In a recent interview with Newsweek, Condi said she would like to know who said:
…that controlling Iraq would require winning over local, provincial and tribal authorities, Rice said, “I would like to go back and find out who gave that [advice] … Arab states can be very centralized. This is actually a fairly new model of local and provincial responsibility. I don’t think it was self-evident that this was the case.” Rice said that the U.S. occupation began to grapple with this reality in earnest in 2005, when the State Department began pushing to send so-called provincial reconstruction teams outside of Baghdad. She said the creation of a democratic central government and “the transition to administrative law, I think, is going to be judged very well” over time.
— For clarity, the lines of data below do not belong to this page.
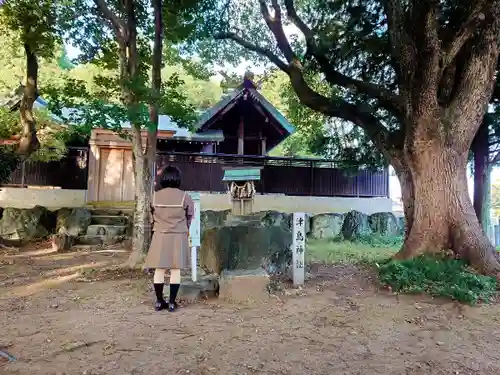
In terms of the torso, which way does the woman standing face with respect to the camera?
away from the camera

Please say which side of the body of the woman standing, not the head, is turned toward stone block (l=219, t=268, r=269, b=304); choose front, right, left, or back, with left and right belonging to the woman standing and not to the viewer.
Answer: right

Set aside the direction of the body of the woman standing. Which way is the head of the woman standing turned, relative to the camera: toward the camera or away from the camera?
away from the camera

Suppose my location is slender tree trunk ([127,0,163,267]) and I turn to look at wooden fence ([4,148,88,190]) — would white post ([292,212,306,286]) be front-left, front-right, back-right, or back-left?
back-right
But, she added, “I think we didn’t identify a lot of the kind of provincial and local leaders that might have been able to deliver services as well as politics on a more localized level early on.”
Liar or ignoramus? You decide. It took about five seconds to find an answer to her question on Google, since I recalled that the State Department had worked on some plans for Iraq.
The Bush administration kept the effort to overthrow Saddam and the effort to plan for his aftermath separate. The plan that became the Future of Iraq Project began as an effort to bring these groups together to plan for the aftermath. Initially, the aim was to keep the US government minimally involved. The Middle East Institute, a Washington think tank ran the initial meetings.
But the internal battling among the groups was too much for the Institute. Responsibility fell to the State Department. A small group of people had the lead.
It was contentious. Perhaps that’s a clue?
Here’s how the groups worked. Each had ten to twenty Iraqis and two to five international experts. We designed the groups to be heterogeneous. Each was moderated by State Department officials. There were observers there from other government agencies, including the Office of the Vice-President. Often these were senior experts. They took an advisory position. Contrary to some reporting, officials from the Joint Chiefs of Staff and the Office of the Secretary of Defense participated. However, they came less and less in early 2003 as the Defense Department began its own planning.
While State ran the groups, the goal was to give the Iraqis as much power as possible, in part by creating subgroups. In many cases the planning was very detailed, for instance, on the electricity system.
Planning began in October 2001 in State and at the National Security Council. The meetings began in spring 2002 at the Middle East Institute and quickly came to State.
Most of the groups met and produced plans. The groups focused on technical matters—water, agriculture, and the environment, oil and gas, public health, and even the legal group—had more success than those focused on more political matters. The Foreign Policy group never met due to politics. The Cultural Heritage group never met because of timing.
The Democratic Principles group only met once. It concluded that Iraq must be treated more like Japan or Germany than Afghanistan. That meant not a long military occupation, but a long-term commitment of US resources, and a truly democratic government.
The Defense Policy working group meet twice and reached broad-based consensus positions. It was agreed that retraining the military was essential. It was assumed by all that the military would not be disbanded. No one favored that. The consensus was that while it was essential to vet and dismiss some officers, the military was needed to preserve security. There was disagreement on how centralized the military should be, with the Kurds pushing for less centralization. Some younger former officers wanted retraining in human rights and the rule of law, while older former soldiers resisted this.
How can she claim ignorance of this with a straight face, in November of 2007? Yet she does, and she gets away with it. And people continue to die.